> _Enunciado da tarefa_:
Passe para o inglês esta frase do texto sobre a proibição biométrica: "Toda lei que pretende proteger sem compreender o que regula termina por ferir aquilo que prometia guardar."

> _Trecho do documento_:
********************
Uma análise crítica da constitucionalidade e dos impactos sociotécnicos da proibição biométrica para pessoas neurodivergentes no contexto da proteção de dados pessoais.

segunda-feira, 27 de outubro de 2025

Atualizado às 14:52

Toda lei que pretende proteger sem compreender o que regula termina por ferir aquilo que prometia guardar.

Quando o Direito se distancia de sua função de estruturar a convivência e resguardar liberdades, converte-se em instrumento de opressão.

O gesto que se anuncia como tutela revela-se controle; a promessa de proteção se torna limitação. Em resumo, o discurso é de tutela; o efeito é de exclusão.

No dia 17/10/25, foi sancionada a lei 14.033/251, com o discurso de um gesto protetivo, mas sob o verniz da ausência técnica. A norma proíbe o uso de reconhecimento facial e cadastro biométrico por estabelecimentos públicos e privados para pessoas com deficiência, TEA - Transtorno do Espectro Autista, TDAH - Transtorno de Déficit de Atenção e Hiperatividade, Síndrome de Down e Dislexia, um ato que, sob o disfarce da tutela, revela o manto do controle e da exclusão. O discurso é de proteção; o efeito, de limitação.

A suposta proteção conferida pela norma aos grupos vulneráveis, especialmente no tratamento de dados sensíveis como a biometria, desmorona perante um escrutínio constitucional rigoroso. Não apenas desafia os cânones da proporcionalidade tecnológica, mas evidencia uma desarmonia entre a técnica regulatória e o princípio da razoabilidade, expondo o vazio argumentativo da norma.

A EC 115/222, ao incluir o inciso XXX ao art. 22 da CF/88, atribuiu à União a competência privativa para legislar sobre proteção e tratamento de dados pessoais.

Art. 22, XXX, CF: Compete privativamente à União legislar sobre: (...) proteção e tratamento de dados pessoais.

Ao vedar o uso de tecnologias biométricas, dados pessoais sensíveis por excelência na forma do art. 5º, II, da LGPD - Lei Geral de Proteção de Dados Pessoais3, a legislação paraibana transborda os limites da competência legislativa estadual, invadindo o domínio exclusivo da União e incorrendo, assim, em usurpação flagrante e formalmente inconstitucional.
********************
> _Registros brutos_:

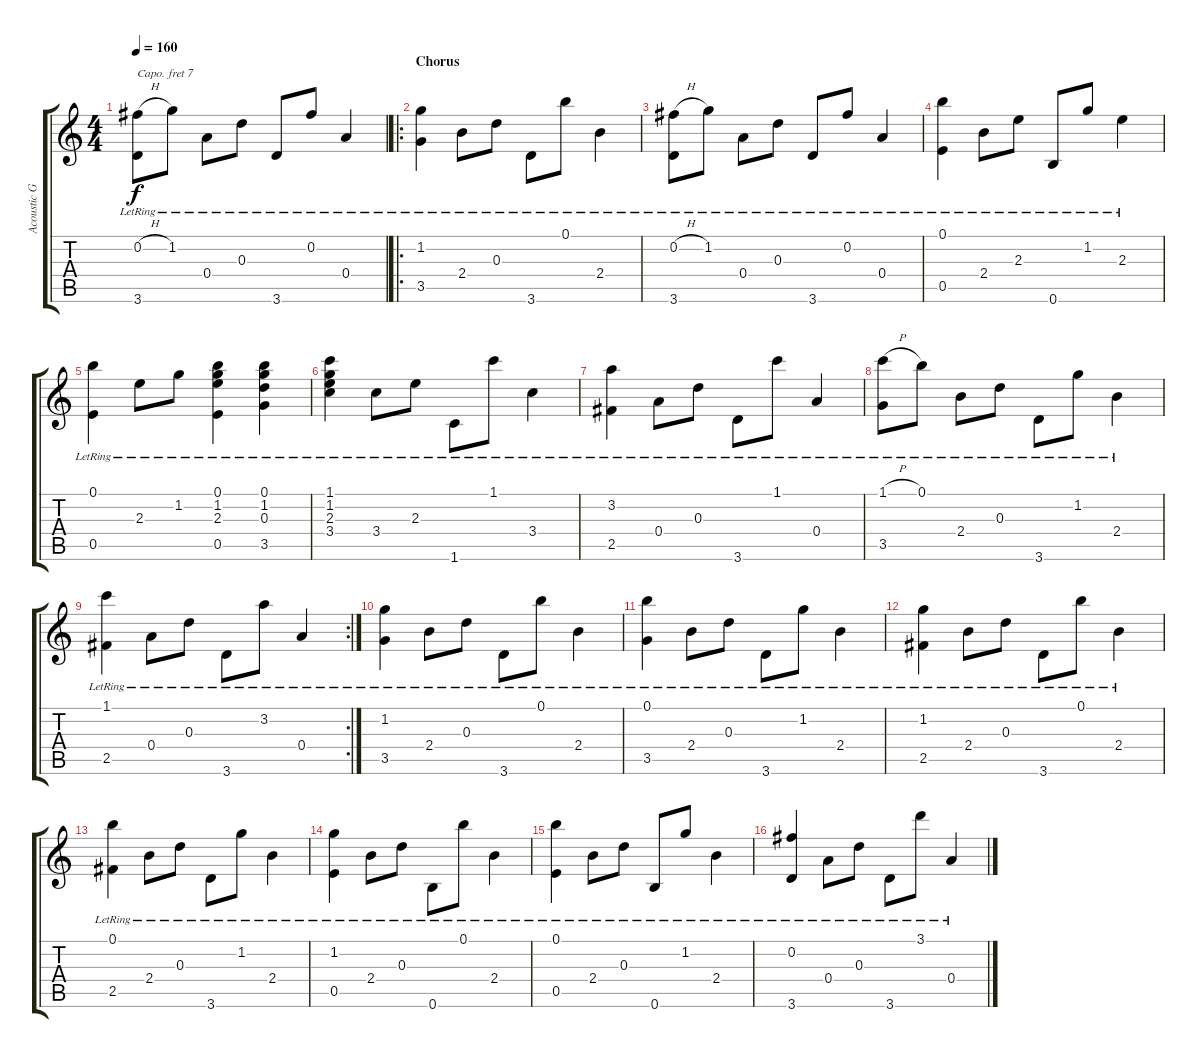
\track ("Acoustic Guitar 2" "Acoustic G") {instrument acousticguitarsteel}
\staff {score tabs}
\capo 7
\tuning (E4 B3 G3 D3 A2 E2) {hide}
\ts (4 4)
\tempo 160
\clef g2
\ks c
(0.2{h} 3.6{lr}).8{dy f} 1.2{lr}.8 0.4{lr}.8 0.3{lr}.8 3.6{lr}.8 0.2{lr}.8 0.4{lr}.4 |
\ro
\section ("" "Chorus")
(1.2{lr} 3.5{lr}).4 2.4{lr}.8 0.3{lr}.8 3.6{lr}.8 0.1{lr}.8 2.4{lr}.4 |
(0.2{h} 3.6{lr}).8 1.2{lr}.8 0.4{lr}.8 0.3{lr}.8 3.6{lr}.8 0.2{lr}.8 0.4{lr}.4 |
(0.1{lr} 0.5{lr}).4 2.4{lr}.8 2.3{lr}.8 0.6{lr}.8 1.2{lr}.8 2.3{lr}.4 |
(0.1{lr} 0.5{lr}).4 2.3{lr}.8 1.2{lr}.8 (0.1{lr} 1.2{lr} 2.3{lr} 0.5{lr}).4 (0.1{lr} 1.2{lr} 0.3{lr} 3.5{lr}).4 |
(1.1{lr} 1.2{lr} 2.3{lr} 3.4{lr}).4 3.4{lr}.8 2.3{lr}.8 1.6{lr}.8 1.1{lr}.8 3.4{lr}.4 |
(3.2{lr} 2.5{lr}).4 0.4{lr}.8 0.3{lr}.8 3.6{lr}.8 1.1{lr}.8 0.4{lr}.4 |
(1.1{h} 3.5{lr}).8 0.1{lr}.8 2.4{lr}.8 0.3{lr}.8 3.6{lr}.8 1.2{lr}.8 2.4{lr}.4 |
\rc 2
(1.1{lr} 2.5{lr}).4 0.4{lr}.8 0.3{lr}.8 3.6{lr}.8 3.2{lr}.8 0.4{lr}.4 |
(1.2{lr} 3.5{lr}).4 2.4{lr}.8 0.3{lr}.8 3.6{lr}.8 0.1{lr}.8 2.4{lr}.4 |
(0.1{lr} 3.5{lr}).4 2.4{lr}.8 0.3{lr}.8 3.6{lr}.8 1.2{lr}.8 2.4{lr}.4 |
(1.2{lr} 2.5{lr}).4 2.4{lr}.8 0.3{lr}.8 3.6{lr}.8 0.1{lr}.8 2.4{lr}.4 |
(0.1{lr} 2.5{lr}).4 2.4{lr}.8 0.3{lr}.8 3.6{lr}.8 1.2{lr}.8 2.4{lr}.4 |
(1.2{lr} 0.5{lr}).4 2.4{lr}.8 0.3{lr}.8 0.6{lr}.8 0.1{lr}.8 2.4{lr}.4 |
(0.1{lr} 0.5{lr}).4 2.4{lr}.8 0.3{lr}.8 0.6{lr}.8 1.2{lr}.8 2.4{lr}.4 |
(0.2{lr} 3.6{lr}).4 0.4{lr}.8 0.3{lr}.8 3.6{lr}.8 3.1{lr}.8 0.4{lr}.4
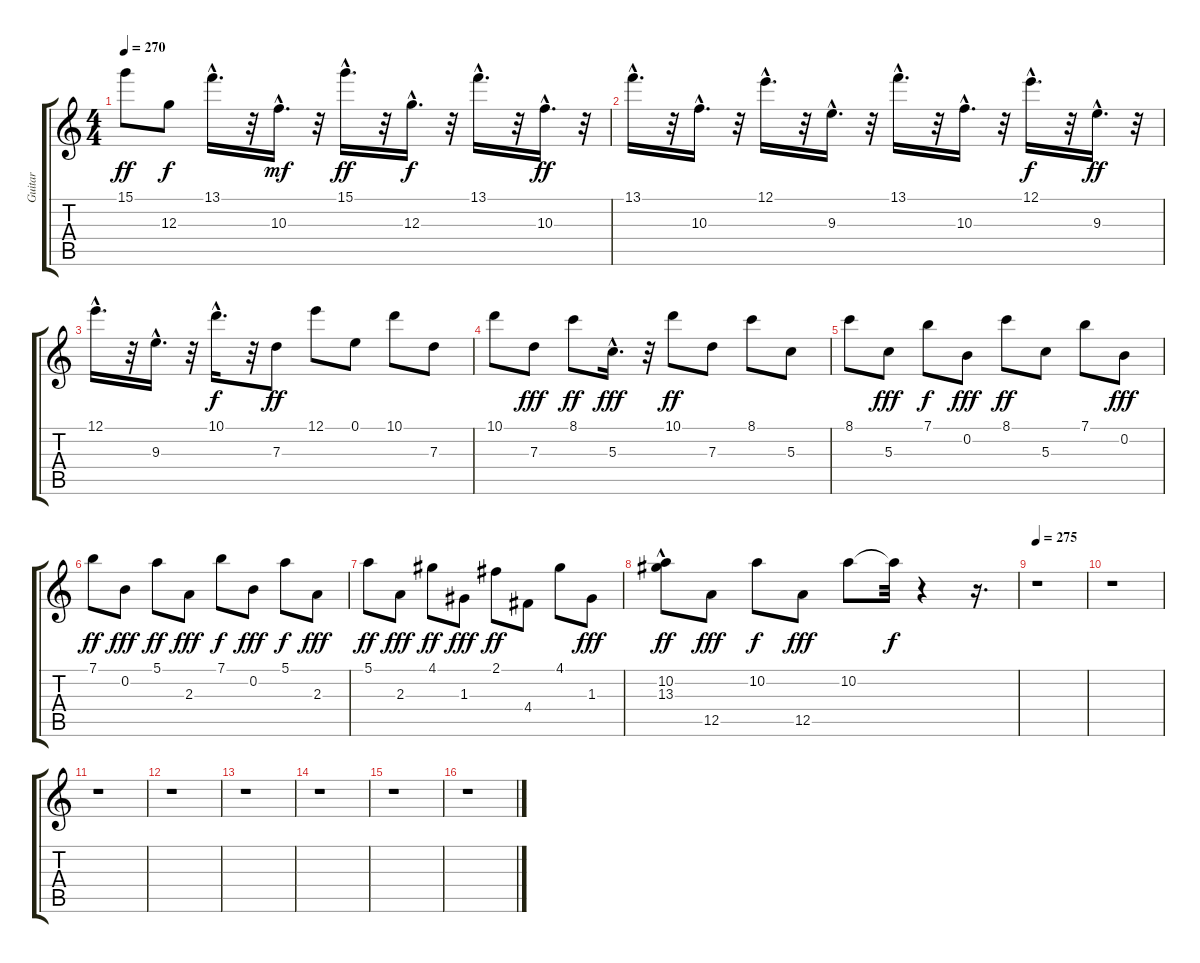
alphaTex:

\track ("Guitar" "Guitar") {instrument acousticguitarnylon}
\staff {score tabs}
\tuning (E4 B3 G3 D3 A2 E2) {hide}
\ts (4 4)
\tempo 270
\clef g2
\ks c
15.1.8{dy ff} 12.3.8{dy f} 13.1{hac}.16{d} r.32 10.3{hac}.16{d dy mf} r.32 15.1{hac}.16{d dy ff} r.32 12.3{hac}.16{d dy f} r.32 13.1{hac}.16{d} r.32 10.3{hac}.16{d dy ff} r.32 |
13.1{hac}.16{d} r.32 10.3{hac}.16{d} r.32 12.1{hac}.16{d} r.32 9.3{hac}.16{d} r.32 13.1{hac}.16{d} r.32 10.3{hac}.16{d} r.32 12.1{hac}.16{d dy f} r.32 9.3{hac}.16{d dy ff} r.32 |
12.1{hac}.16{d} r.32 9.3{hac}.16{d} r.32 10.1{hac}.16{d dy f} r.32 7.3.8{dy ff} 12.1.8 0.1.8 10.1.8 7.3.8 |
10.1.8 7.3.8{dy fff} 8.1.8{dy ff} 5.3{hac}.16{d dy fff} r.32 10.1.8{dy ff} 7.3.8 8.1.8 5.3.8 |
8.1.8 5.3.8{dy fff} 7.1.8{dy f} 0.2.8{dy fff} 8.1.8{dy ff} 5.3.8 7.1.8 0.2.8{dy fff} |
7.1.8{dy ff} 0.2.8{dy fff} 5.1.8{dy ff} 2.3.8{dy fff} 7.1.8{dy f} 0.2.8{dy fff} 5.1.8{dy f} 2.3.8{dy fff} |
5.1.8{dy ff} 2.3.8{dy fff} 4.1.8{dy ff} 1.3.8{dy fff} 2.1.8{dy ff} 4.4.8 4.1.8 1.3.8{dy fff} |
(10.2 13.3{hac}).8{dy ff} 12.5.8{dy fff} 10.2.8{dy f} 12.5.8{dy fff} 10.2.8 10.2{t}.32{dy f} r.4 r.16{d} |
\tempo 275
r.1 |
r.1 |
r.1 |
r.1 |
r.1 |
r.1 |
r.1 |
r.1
********************
> _Resolução do problema_:
Every law that seeks to protect without understanding what it regulates ends up harming what it promised to safeguard.